The novelty in this approach is that the Agari solution functions in near the exact opposite fashion as legacy systems designed to detect known signatures of malicious email or that operate using static lists of trusted senders or domains. Unlike these static legacy approaches, the Agari Identity Graph dynamically models and scores good email and sending behavior to the level of around 300 million model updates each day.
A combination of a human-labeled big data, semi-automated learning algorithms, and real-time cloud-based delivery makes the Agari Secure Email Cloud smarter and more reliable with each email analyzed. This dynamic approach to email security outsmarts fraudsters even as they change behavior—moving from domain to domain, jettisoning blocked accounts, reformulating email messages, switching out display name strategies, recompiling malware, and more.

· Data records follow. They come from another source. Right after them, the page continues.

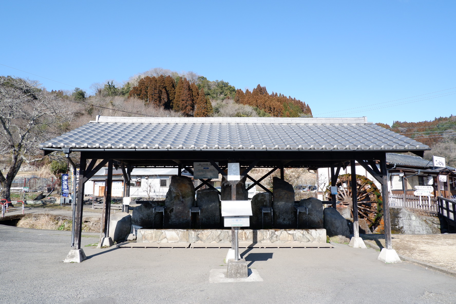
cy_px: 152
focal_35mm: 23
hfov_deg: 76.1
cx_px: 228
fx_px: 291
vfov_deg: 55.1
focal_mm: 15
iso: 400
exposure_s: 1/450
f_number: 8
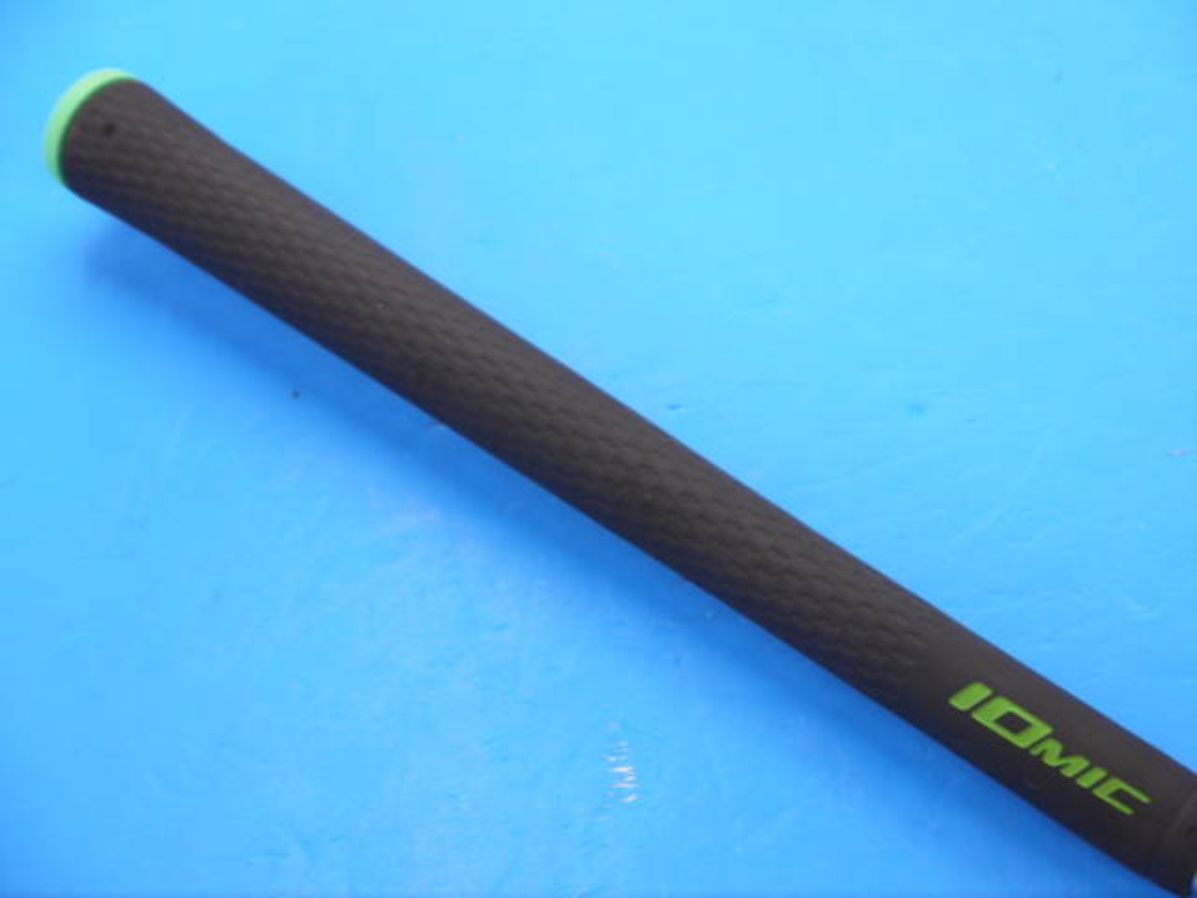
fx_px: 2697
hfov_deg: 25.0
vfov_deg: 18.9
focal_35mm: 78
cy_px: 449
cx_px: 598
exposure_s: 1/80
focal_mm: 39
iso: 640
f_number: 5.5
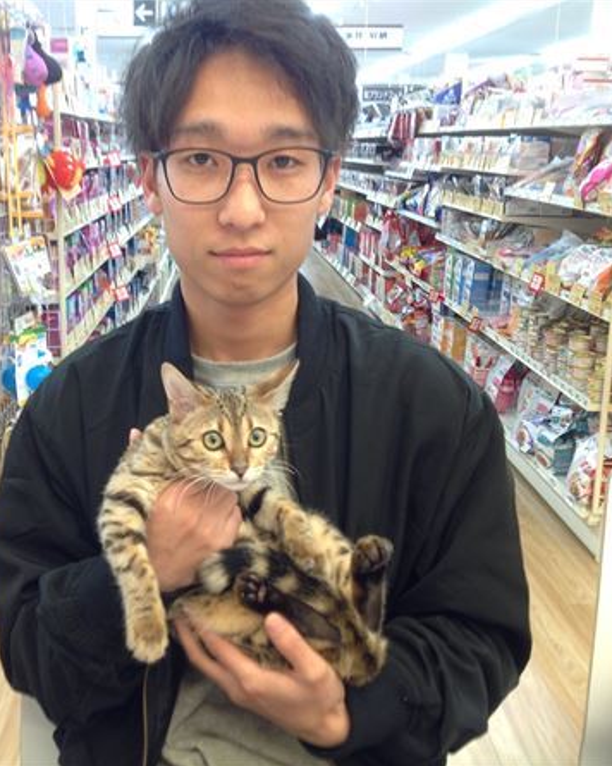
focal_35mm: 46
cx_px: 196
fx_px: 1041
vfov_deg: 40.3
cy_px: 384
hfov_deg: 32.4
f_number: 2.4
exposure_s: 1/15
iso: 64
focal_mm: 4.28
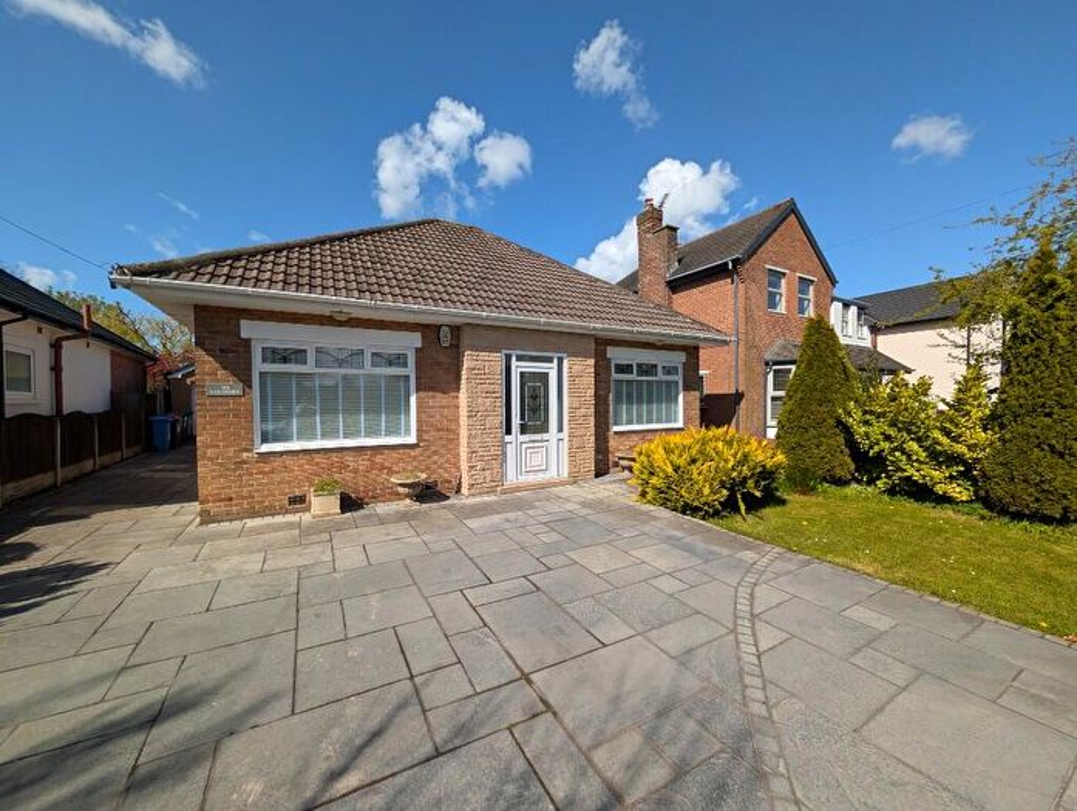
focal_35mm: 12
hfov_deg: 110.4
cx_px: 538
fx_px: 374
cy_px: 406
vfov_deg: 94.7
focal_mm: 2.02
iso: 51
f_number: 1.7
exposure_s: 1/3906
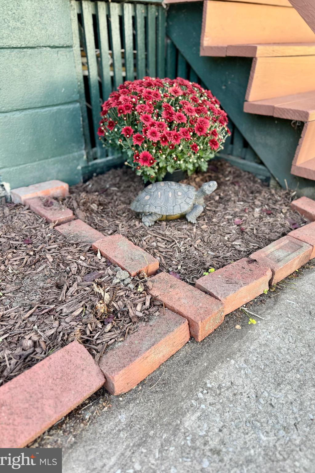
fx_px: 328
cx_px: 162
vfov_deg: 71.5
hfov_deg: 51.3
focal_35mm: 25
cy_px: 236
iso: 125
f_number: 1.78
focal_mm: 6.76
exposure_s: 1/121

It is also an approach that can’t readily be faked or spoofed because a fraudster typically doesn’t have a trusted pattern of communications with those they are intent on attacking. Even in scenarios where accounts have been compromised, behavioral anomalies can be detected. And once organizations adopt the Agari solution, there are simply easier targets in organizations that use less-effective alternatives. By using the Agari Secure Email Cloud to become a hardened target, attackers tend to turn their attention toward easier prey.